When a node receive a block, how it verifies it (just rehashing the header, or recalculating merkle root first then rehashing the header)?

When a full node receives a block it performs various checks to ensure the block conforms to the consensus rules. This includes checking that all the transactions in the block are valid. If any particular transaction is not valid, then the entire block will be rejected by the full node. After verification of the transactions, the full node would verify the merkle hash. Then full node will look at the block header and verify the timestamp rule, previous block hash, and other components and then calculate the block header hash and check if it is less than the target. If one of the verification rules fail, the node will reject the block. You can find a complete list of block verification rules here.
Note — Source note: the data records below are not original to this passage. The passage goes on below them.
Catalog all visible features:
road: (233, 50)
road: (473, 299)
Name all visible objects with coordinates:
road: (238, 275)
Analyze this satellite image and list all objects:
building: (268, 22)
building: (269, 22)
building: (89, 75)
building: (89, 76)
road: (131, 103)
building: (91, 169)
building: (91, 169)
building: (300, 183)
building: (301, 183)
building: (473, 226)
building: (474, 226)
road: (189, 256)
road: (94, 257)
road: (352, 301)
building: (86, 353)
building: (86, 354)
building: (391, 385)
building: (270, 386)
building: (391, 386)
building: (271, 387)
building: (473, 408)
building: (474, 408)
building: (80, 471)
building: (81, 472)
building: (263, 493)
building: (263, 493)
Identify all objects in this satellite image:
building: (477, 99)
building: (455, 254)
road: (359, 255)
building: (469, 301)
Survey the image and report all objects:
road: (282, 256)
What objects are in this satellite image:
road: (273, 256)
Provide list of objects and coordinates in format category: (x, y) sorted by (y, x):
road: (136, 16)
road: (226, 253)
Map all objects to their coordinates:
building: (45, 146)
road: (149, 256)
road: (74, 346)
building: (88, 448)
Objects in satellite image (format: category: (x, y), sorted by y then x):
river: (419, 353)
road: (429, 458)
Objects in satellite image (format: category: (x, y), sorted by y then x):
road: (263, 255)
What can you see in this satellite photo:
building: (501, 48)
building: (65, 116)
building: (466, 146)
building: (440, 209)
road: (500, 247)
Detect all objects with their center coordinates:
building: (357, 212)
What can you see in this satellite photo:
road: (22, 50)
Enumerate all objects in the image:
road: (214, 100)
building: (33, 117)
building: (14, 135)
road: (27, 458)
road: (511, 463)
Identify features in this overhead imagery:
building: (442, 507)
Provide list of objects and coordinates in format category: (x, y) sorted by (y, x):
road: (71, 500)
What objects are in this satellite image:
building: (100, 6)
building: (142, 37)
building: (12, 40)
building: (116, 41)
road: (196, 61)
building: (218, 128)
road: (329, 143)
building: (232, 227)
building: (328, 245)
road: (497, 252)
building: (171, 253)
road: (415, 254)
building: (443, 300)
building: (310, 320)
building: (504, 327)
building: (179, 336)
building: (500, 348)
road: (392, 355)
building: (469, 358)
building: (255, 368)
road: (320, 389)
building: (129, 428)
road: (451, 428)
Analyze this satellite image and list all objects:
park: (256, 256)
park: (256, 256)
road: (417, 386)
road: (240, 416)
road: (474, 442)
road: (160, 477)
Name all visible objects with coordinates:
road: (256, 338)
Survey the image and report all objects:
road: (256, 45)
  • ok i got it now, i was missing these verification rules. You were talking about full nodes, what about other simple nodes, do they do these verifications too ? Apr 15, 2019 at 9:34
  • Simple Payment Verification (SPV) nodes that many lightweight wallet uses, downloads only the block headers and not the transactions included in each block. SPV nodes rely on a slightly different method of verification and banks on peers to provide partial views of the relevant parts of the blockchain on demand. SPV nodes link the transaction and the block containing it using Merkle path. Thus it does not have full visibility of the blockchain, but however, it cannot be fooled into assuming that a transaction is included in a block when in fact it isn't.